* TASK
How many lines below contain the string "ankle"? Reply with the figure and no further words.

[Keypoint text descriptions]
··········

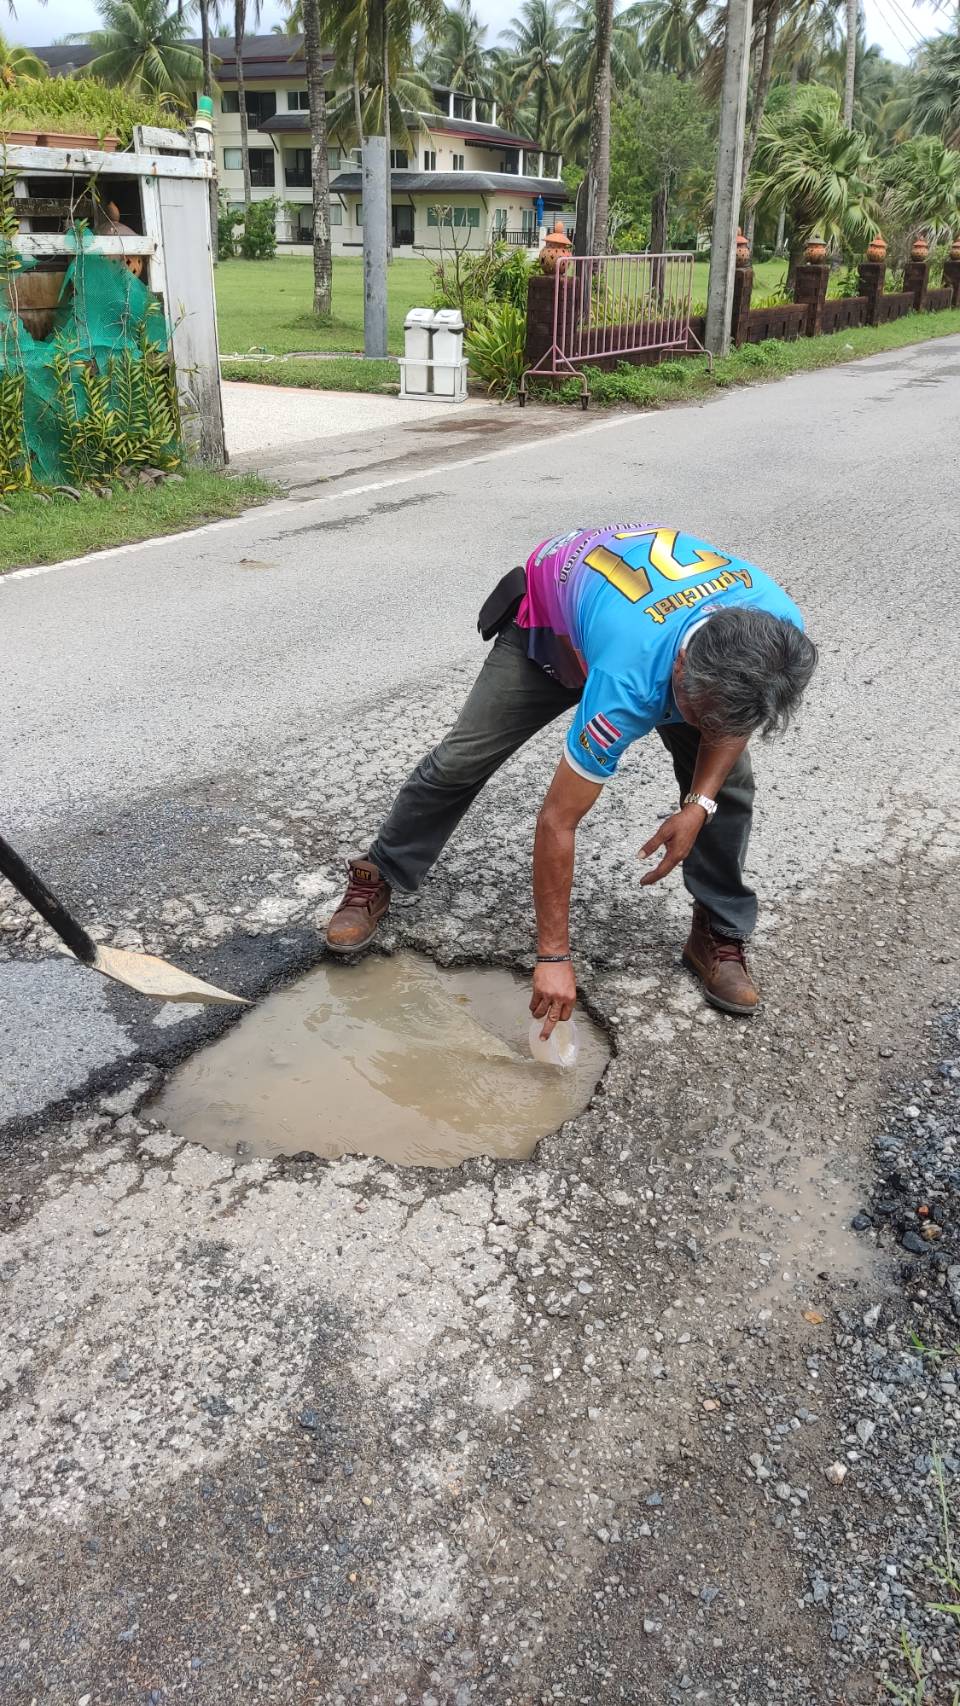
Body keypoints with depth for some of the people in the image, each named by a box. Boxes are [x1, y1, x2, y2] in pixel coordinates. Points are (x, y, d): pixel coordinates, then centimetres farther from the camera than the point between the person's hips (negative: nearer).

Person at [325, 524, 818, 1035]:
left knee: (726, 782, -8)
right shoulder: (629, 682, -47)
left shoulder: (777, 630, -35)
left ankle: (719, 935, 11)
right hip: (552, 621, -4)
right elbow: (556, 822, -36)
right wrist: (553, 955, -28)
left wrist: (699, 804, -23)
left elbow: (733, 716, -9)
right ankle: (376, 878, 19)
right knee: (461, 760, -4)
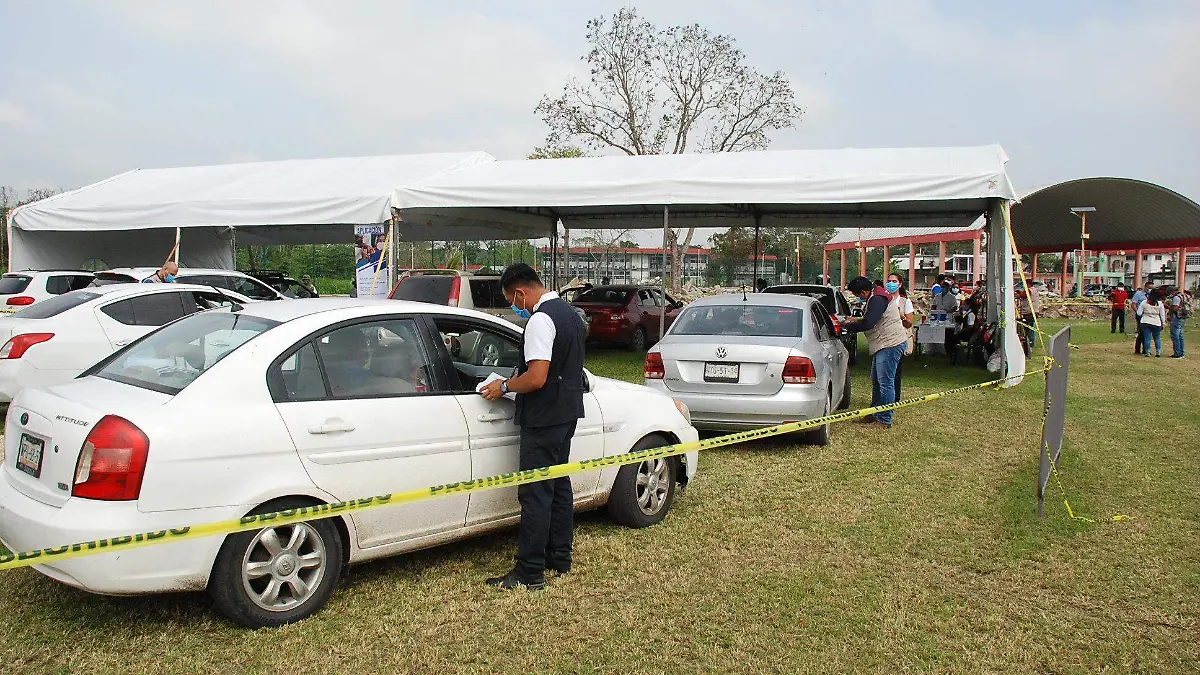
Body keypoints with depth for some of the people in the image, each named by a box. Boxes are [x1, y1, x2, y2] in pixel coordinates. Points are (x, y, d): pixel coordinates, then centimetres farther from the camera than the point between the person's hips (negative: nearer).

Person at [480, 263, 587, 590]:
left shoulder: (541, 320, -18)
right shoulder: (569, 313, 14)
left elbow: (536, 378, -25)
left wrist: (504, 386, -9)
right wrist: (517, 378, 18)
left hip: (543, 419, -10)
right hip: (567, 413, 10)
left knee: (535, 493, -5)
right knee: (559, 486, 17)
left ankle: (530, 572, -1)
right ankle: (560, 559, 26)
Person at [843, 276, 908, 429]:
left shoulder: (877, 300, -18)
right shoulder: (875, 299, 17)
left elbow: (867, 323, -27)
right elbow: (871, 321, 26)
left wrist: (848, 326, -13)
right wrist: (856, 321, 15)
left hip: (890, 344, -12)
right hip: (884, 346, 12)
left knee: (885, 382, -8)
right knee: (876, 381, 17)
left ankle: (885, 420, -4)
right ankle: (875, 415, 27)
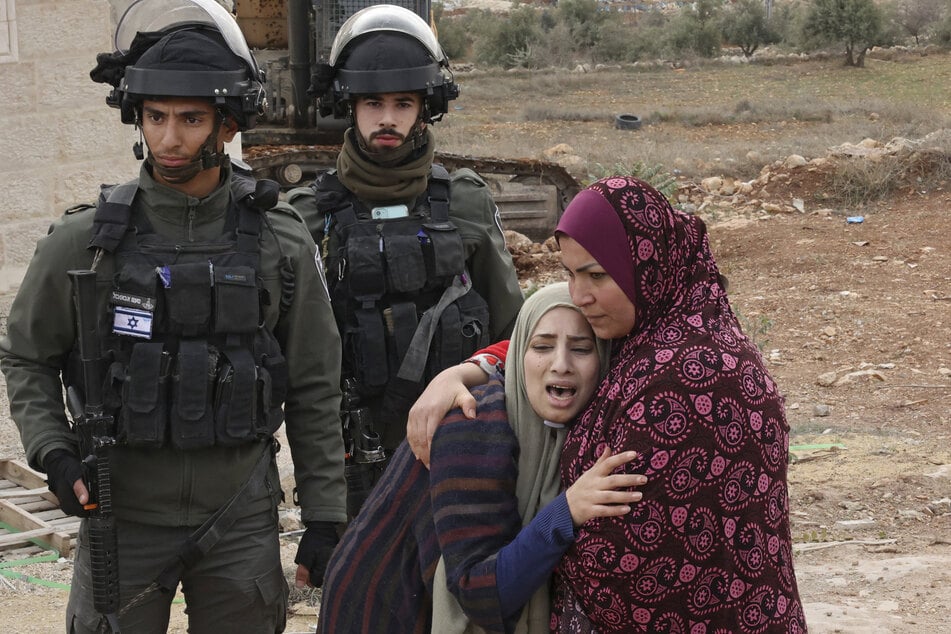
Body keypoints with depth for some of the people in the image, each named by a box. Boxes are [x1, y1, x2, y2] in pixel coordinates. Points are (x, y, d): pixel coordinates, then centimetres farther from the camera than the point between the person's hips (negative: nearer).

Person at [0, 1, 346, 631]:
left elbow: (315, 395, 3)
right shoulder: (85, 241, -6)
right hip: (122, 518, 0)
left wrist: (325, 521, 2)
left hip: (241, 519, 1)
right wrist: (55, 453, -8)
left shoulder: (281, 243, -4)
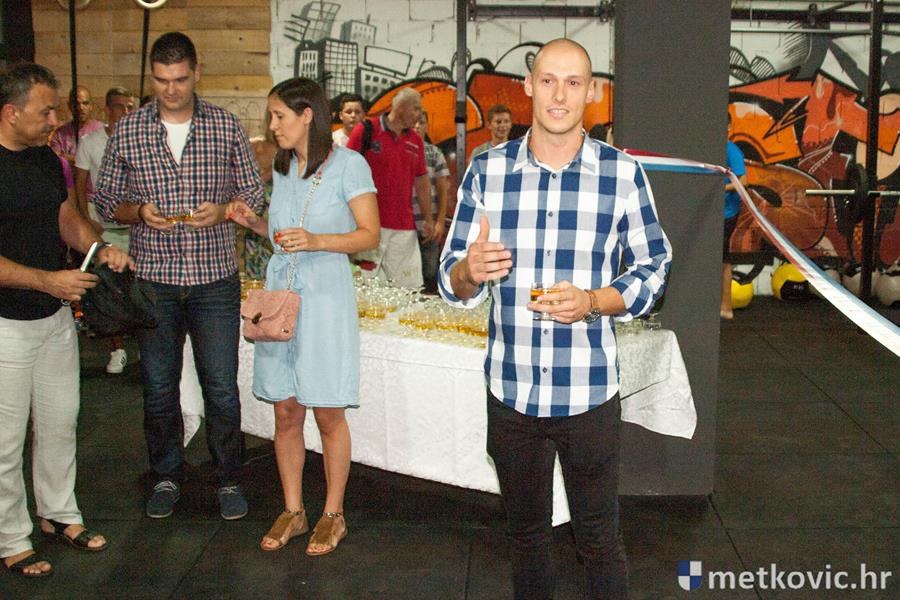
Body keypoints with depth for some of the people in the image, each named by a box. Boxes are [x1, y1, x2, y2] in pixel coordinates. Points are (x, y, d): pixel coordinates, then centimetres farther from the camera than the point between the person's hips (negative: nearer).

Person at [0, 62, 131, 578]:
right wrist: (47, 280, -25)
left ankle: (59, 513, 35)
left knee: (60, 423, 18)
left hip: (56, 315, 7)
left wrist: (101, 248, -3)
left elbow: (67, 217, 15)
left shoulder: (46, 158, 7)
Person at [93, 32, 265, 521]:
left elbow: (255, 194, 6)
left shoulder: (226, 127, 1)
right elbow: (105, 200, 8)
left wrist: (223, 210, -14)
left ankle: (228, 479, 21)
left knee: (221, 387, 3)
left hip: (215, 278, -1)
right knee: (158, 387, 11)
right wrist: (139, 212, -13)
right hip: (153, 278, 1)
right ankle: (166, 476, 29)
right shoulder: (127, 132, 2)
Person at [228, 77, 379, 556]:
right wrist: (253, 222, 4)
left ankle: (333, 515, 17)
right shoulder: (282, 167, 14)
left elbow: (369, 235, -7)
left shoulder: (348, 164, -5)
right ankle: (292, 511, 22)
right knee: (285, 412, 8)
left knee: (328, 414, 2)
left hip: (325, 296, -5)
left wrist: (317, 241, -20)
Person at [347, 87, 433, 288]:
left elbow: (422, 183, 18)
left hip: (405, 228, 5)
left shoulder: (415, 141, 12)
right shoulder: (366, 131, -3)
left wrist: (429, 219, 14)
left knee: (409, 287, 2)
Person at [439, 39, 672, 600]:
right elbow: (452, 280, 3)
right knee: (526, 534, 19)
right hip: (511, 392, 2)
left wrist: (592, 301, -16)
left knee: (600, 541, 11)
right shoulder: (487, 169, 0)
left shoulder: (623, 173, -3)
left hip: (590, 393, -1)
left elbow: (653, 268, 3)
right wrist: (469, 269, -21)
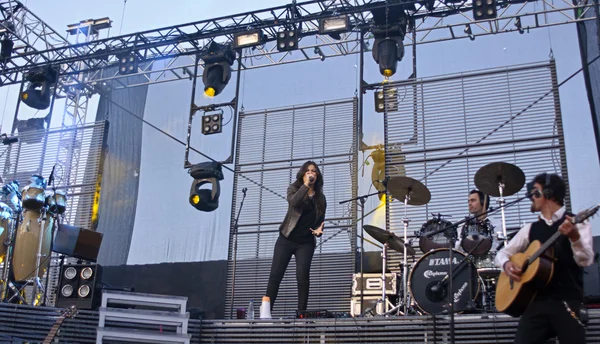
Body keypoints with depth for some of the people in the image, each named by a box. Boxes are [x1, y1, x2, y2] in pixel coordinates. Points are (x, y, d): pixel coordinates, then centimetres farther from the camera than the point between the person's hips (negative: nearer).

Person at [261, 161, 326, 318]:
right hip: (286, 239, -1)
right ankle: (266, 310, -7)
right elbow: (293, 202, -21)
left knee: (302, 275, -14)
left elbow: (320, 221, 14)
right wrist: (306, 185, -25)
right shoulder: (294, 188, 3)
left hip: (306, 243, 1)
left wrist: (319, 230, -8)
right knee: (276, 274, -9)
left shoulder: (320, 198, 10)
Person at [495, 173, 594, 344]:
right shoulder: (530, 229, 15)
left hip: (567, 300, -3)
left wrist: (575, 237, -30)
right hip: (536, 301, 4)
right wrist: (506, 264, -5)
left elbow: (586, 261, -10)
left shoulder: (577, 223, 3)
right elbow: (503, 252, 18)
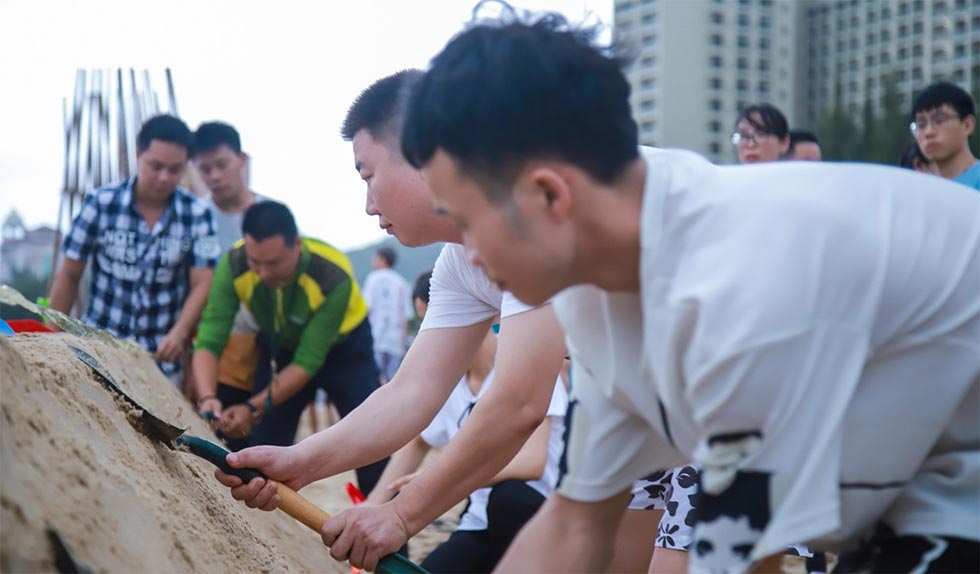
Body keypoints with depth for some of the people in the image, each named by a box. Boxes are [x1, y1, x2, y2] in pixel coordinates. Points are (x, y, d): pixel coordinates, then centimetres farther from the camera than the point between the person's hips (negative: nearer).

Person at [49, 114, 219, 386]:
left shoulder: (197, 215, -4)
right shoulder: (101, 204, -5)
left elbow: (202, 285, -7)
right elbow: (69, 277, 2)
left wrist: (179, 334, -24)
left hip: (161, 357, 1)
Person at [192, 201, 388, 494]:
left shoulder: (332, 277, -37)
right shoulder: (234, 267, -29)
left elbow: (307, 361, -32)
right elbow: (209, 341, -31)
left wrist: (253, 409, -39)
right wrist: (208, 398, -49)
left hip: (342, 345, -3)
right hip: (279, 347, 3)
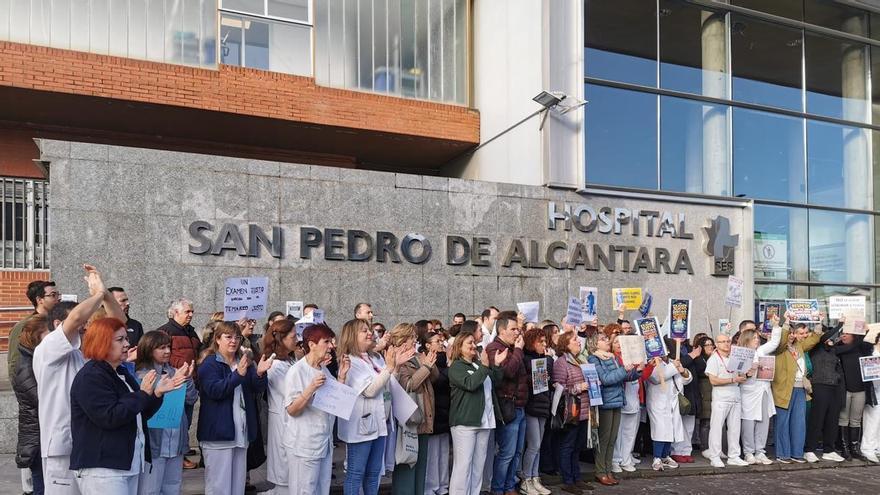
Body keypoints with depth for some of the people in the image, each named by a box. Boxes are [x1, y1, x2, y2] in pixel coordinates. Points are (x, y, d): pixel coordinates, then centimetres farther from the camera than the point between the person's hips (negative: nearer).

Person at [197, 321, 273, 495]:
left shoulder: (244, 361, 13)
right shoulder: (210, 363, -6)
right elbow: (215, 390, -20)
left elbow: (258, 388, 4)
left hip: (241, 432, 6)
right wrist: (238, 374, -31)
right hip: (218, 432, -6)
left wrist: (260, 373, -17)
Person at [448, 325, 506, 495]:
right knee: (463, 465, -8)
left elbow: (495, 381, 19)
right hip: (465, 421, -7)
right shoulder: (456, 366, -5)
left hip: (483, 419, 8)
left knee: (478, 465, 11)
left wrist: (496, 365, 4)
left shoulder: (478, 364, 18)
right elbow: (470, 384, -19)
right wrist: (485, 366, -24)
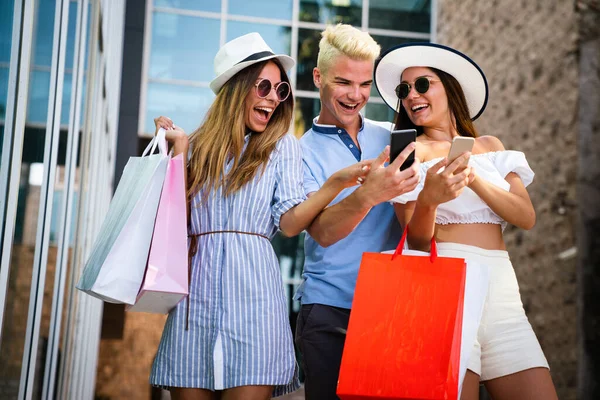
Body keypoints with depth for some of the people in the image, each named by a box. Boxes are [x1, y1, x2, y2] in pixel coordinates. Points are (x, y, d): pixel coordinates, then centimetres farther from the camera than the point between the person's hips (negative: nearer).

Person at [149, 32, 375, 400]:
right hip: (196, 286, 2)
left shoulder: (283, 145, 9)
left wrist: (337, 183, -18)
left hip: (251, 286, -2)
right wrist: (179, 147, 4)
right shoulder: (201, 146, 14)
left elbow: (290, 222, -3)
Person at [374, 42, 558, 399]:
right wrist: (428, 199, -22)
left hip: (501, 287, 4)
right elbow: (417, 241, -2)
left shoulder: (489, 146, 17)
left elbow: (526, 217, 5)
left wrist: (473, 178, -8)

··········

* SOLUTION FOR THIS EXERCISE
12